There are plenty of serious moments in the midst of the jokes, in addition to the straight up information that Wright provides. She talks a little about autism and the incredibly damaging belief that vaccines have a hand in causing it – she goes into explicit detail about why that theory came to be and dispels it swiftly and with force. It’s pretty awesome. She also discusses polio and how incredible it was that Salk came up with the vaccine he did, and how others were trying to do the same thing but were looking to profit from it, whereas Salk only wanted to cure a disease (which he did) and spread the cure to as many people, no matter their socioeconomic background, as humanly possible (which he did). There’s also a discussion about AIDS and how the initial treatment of AIDS victims in this country was not unlike the abhorrent ways in which people with diseases hundreds of years ago were treated and wow, does she go there. It is smart and effective and she makes some really great points. I love when an author can be this informative, interesting, make you think, AND entertaining all at the same time.

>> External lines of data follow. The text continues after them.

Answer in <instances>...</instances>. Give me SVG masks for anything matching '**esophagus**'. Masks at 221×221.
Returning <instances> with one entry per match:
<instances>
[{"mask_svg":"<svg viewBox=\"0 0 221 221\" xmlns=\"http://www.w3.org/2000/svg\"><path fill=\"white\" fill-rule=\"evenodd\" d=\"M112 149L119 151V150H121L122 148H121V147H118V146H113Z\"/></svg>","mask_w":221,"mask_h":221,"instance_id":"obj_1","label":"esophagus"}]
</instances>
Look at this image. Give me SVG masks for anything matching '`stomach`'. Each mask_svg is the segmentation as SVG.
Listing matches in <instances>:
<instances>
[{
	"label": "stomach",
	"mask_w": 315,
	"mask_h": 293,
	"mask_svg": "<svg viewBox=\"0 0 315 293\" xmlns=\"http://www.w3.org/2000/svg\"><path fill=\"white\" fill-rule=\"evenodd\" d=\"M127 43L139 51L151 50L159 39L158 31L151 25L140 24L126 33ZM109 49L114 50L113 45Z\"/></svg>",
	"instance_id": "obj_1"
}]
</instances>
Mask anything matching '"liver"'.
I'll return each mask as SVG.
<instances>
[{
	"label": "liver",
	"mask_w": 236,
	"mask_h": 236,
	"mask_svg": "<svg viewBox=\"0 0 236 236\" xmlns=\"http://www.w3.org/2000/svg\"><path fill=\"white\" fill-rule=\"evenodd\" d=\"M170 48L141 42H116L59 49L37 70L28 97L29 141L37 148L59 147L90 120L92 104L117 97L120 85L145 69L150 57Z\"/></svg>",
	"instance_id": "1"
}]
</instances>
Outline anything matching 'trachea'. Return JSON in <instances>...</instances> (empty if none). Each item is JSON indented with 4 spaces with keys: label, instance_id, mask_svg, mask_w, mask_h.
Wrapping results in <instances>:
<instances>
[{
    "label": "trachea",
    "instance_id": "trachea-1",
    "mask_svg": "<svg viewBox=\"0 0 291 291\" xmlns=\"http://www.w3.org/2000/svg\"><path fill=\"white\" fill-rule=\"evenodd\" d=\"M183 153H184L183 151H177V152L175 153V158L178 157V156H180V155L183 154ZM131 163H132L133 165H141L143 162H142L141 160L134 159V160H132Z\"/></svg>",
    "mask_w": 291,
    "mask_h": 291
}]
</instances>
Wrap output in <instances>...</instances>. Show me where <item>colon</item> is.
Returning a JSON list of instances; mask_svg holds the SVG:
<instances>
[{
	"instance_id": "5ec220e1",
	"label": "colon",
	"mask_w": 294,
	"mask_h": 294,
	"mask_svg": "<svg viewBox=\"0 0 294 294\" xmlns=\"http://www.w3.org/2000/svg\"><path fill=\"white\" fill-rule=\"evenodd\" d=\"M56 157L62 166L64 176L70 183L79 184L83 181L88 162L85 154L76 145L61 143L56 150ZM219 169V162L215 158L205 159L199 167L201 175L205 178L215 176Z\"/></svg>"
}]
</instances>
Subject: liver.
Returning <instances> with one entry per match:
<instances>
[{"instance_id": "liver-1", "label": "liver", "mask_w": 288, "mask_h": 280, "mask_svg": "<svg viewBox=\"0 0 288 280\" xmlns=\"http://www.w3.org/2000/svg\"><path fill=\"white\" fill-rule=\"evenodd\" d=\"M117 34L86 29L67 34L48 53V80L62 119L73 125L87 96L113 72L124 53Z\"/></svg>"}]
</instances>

Get Well Soon is a total keeper. I loved it.

The Woman Next Door by Yewande Omotoso

The Woman Next DoorThe Woman Next Door by Yewande Omotoso
Published by Chatto & Windus

This is, on the surface, a simple story about a feud between two neighbors in South Africa and the surrounding details of what the drama between the two women is all about. But this is post-Apartheid South Africa, and since Hortensia is black and Marion is white, their feud comes with all kinds of deep-seated issues of race, class, and background. When one of the women suffers an accident that brings the two of them in close quarters for an extended period of time, they are forced to confront each other as well as their own prejudices as they attempt to forge what can only be described as a tenuous acquaintanceship.

I love reading books set in different cultures and continue to remind myself of the importance of doing so. The Woman Next Door was the perfect example of such a novel, as I have to say that I’m more ignorant about the details of Apartheid than I’d like to be (and plan to remedy that with future books, probably more non-fiction about the topic). The book was a good intro to how the culture has attempted to evolve into a more tolerant and accepting society since the end of Apartheid, but it is clear that the degree to which that has actually happened is minimal at best.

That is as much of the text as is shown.